Sundays were slow days when I was growing up. The shops were shut, and there were no computers, no internet, no dvds, and no on-demand tv. When the weather was good we played outside and when it was wet there were books, cards, dominoes, chess, draughts, jigsaws, a family games compendium and, when nothing else would do, pens and paper torn from my mum’s notepad for playing Consequences.

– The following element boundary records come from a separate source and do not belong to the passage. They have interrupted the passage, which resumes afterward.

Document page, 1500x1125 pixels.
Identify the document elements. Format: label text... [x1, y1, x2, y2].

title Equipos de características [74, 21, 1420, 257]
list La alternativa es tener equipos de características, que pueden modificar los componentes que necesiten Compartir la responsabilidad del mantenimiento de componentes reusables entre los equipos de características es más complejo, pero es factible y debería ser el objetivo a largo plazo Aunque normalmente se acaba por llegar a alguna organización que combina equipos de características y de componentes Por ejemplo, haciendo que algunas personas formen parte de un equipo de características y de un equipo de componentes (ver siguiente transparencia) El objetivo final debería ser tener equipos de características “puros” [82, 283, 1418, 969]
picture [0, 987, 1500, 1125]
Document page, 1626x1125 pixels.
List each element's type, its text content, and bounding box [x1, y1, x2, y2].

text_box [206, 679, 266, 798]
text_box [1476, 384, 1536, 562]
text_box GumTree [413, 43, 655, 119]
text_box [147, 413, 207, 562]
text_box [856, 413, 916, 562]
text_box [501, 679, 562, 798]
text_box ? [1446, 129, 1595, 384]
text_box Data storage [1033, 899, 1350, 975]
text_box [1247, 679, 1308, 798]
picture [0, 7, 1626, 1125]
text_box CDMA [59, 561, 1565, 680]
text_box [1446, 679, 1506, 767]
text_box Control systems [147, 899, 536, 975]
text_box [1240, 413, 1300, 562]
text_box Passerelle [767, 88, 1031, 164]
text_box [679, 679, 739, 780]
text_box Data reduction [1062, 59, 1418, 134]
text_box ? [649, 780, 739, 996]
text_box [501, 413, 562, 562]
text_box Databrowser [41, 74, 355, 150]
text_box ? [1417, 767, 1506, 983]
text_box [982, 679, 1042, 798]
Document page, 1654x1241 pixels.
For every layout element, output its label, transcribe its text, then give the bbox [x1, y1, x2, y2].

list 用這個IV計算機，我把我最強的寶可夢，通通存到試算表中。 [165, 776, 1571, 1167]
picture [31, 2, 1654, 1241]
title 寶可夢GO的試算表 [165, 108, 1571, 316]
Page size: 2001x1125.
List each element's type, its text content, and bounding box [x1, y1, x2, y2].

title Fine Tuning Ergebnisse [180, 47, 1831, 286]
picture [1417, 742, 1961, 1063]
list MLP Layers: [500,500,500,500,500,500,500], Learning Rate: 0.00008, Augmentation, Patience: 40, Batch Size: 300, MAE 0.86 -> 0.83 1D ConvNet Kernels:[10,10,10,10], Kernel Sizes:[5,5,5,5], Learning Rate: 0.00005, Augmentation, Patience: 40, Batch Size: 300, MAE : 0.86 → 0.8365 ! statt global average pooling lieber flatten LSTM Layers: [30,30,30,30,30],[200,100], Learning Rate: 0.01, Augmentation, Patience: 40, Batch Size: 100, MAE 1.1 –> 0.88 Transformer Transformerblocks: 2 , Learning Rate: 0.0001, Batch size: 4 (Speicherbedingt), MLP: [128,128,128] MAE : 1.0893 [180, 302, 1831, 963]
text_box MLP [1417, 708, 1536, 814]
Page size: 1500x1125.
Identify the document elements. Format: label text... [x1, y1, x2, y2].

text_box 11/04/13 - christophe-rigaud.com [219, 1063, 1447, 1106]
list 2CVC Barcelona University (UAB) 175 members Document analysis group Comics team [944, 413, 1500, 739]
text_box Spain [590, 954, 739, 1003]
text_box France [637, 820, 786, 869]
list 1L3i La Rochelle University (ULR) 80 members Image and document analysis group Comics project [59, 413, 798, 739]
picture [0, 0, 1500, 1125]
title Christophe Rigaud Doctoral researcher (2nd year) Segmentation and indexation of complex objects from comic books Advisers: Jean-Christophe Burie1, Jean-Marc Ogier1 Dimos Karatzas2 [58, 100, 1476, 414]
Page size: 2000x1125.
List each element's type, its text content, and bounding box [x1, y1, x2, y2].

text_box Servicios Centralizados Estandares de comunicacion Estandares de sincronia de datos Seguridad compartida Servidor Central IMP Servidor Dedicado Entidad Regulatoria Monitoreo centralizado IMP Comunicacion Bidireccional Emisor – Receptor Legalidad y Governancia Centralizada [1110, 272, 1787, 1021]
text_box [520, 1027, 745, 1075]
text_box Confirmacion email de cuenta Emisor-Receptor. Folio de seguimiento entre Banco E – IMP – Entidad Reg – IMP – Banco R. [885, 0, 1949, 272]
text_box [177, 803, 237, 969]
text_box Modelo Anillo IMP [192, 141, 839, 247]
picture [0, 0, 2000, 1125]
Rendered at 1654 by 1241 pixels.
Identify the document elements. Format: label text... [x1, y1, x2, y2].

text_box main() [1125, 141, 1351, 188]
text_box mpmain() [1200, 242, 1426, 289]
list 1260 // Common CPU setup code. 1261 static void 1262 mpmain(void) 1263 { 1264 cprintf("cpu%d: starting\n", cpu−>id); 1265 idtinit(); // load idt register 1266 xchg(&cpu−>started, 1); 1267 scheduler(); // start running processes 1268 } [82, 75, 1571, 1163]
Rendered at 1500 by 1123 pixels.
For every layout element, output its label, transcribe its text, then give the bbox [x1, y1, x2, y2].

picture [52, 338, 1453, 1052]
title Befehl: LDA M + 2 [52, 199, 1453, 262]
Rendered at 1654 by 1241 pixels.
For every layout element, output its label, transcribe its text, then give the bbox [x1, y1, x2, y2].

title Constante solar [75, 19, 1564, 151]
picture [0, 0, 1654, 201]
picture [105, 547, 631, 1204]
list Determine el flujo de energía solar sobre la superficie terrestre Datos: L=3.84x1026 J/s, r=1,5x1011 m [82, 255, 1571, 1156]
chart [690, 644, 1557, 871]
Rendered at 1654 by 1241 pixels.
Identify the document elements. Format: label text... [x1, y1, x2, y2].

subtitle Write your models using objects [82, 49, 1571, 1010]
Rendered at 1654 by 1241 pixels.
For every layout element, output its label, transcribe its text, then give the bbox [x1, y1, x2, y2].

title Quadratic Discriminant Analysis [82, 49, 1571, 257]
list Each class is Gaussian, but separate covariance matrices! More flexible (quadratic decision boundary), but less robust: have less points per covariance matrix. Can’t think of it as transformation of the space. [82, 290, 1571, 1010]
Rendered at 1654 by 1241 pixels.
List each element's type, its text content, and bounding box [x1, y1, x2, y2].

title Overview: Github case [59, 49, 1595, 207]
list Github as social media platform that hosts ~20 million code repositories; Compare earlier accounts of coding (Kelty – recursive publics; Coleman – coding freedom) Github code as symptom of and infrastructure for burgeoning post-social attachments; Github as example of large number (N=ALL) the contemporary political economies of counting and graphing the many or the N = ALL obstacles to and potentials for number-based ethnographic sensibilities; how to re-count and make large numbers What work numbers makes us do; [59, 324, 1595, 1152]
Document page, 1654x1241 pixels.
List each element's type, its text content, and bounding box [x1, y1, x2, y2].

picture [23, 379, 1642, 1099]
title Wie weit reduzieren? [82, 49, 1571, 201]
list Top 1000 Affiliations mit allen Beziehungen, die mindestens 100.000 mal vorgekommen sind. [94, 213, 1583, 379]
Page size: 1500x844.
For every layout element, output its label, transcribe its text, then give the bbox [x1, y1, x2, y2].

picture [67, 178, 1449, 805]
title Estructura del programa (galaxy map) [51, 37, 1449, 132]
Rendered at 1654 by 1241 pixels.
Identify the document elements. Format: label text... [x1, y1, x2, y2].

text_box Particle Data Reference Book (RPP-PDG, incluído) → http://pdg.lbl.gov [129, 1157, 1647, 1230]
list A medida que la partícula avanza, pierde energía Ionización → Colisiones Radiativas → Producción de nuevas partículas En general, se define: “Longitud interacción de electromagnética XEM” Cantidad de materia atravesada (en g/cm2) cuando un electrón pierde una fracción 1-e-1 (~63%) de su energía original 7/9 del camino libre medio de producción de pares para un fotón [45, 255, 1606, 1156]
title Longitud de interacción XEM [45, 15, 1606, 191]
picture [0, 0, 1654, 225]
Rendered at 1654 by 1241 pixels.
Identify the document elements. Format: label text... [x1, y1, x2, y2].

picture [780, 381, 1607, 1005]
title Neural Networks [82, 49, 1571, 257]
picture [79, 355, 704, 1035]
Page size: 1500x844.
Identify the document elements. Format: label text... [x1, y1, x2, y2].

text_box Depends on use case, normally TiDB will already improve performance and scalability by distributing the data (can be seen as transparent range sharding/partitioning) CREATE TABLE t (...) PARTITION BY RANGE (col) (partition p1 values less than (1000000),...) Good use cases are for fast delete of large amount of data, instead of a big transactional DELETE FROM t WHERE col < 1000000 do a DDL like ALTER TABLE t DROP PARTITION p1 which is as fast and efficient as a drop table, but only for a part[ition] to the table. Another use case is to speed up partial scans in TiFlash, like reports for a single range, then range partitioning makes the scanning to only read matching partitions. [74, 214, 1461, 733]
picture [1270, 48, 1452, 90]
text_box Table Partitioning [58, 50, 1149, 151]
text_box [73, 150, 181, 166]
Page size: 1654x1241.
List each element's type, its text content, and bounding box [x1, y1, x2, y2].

If you’ve never played it, Consequences is a story game. Each player invents a narrative that conforms to an agreed structure. It has different variations but the way we used to play it was [boy] and [girl] met [somewhere]. He said [something]. She said [something]. Then [something happened]. The consequence was [something]. Each player writes as far as the first unknown [….], folds the paper just enough to hide the writing, then passes it to the player on their left, and so on, until the story is finished, at which point everyone unfolds the paper they’re holding and takes turns to read out the ‘mixed up’ stories. The results are sometimes funny ha-ha, sometimes funny peculiar, but almost always wildly surreal.
You might end up with, say, Francesco del Cossa, a 15th century Italian painter, meeting Georgina, a 21st century teenager trying to make sense of her mother’s death, sitting on a wall. He said…. But this strange narrative juxtaposition isn’t the result of a game of Consequences; it’s the plot of Ali Smith’s How to Be Both.
I might as well say up front that I’m not universally keen on the let’s-stick-different-stories-together type of novel. The crucial ‘link’ can be so obvious that the ‘reveal’ is a bit of a damp squib (Maggie O’Farrell’s The Hand That First Held Mine, Danny Scheinmann’s Random Acts of Heroic Love), or so tenuous that you feel you’re reading novellas spliced together (David Mitchell’s Cloud Atlas). On the other hand there are books of this ilk that I’ve enjoyed very much (Irvine Welsh’s brilliant Maribou Stork Nightmares, Catherine O’Flynn’s What Was Lost), and since How To Be Both won four literary prizes, including the Costa Novel of the Year Award in 2014, and was also shortlisted for the Man Booker Prize the same year, I decided to give it a go.
It works. For a start the link between the painter and the girl is made clear from the off, so you’re freed from the distraction of playing guess-the-connection. Not long before she died, Georgina’s mother took her to Italy to see the little-known painter’s work. After her mother’s sudden death Georgina tries to find more about the painter. She begins skipping school twice a week to go to a gallery and sit in front of the one painting of his that she’s managed to track down.
And Francesco’s story unfolds after he bursts into Georgina’s world, shadowing her (though she can’t see him and neither can anyone else). There’s humour too, as when Francesco takes mobile phones and tablets to be ‘votives’ and everyone talking into them to be praying. And the art-work is beautifully and attentively described from both sides of the coin, viewer and creator.
Does the link stand up to the ‘tenuous’ test? Possibly not, but that doesn’t seem to matter. In the end it works because both stories are wittily intertwined and equally engaging.
Just goes to show that ‘rules’ on likes and dislikes are largely meaningless. Now, who’s for a game of Consequences?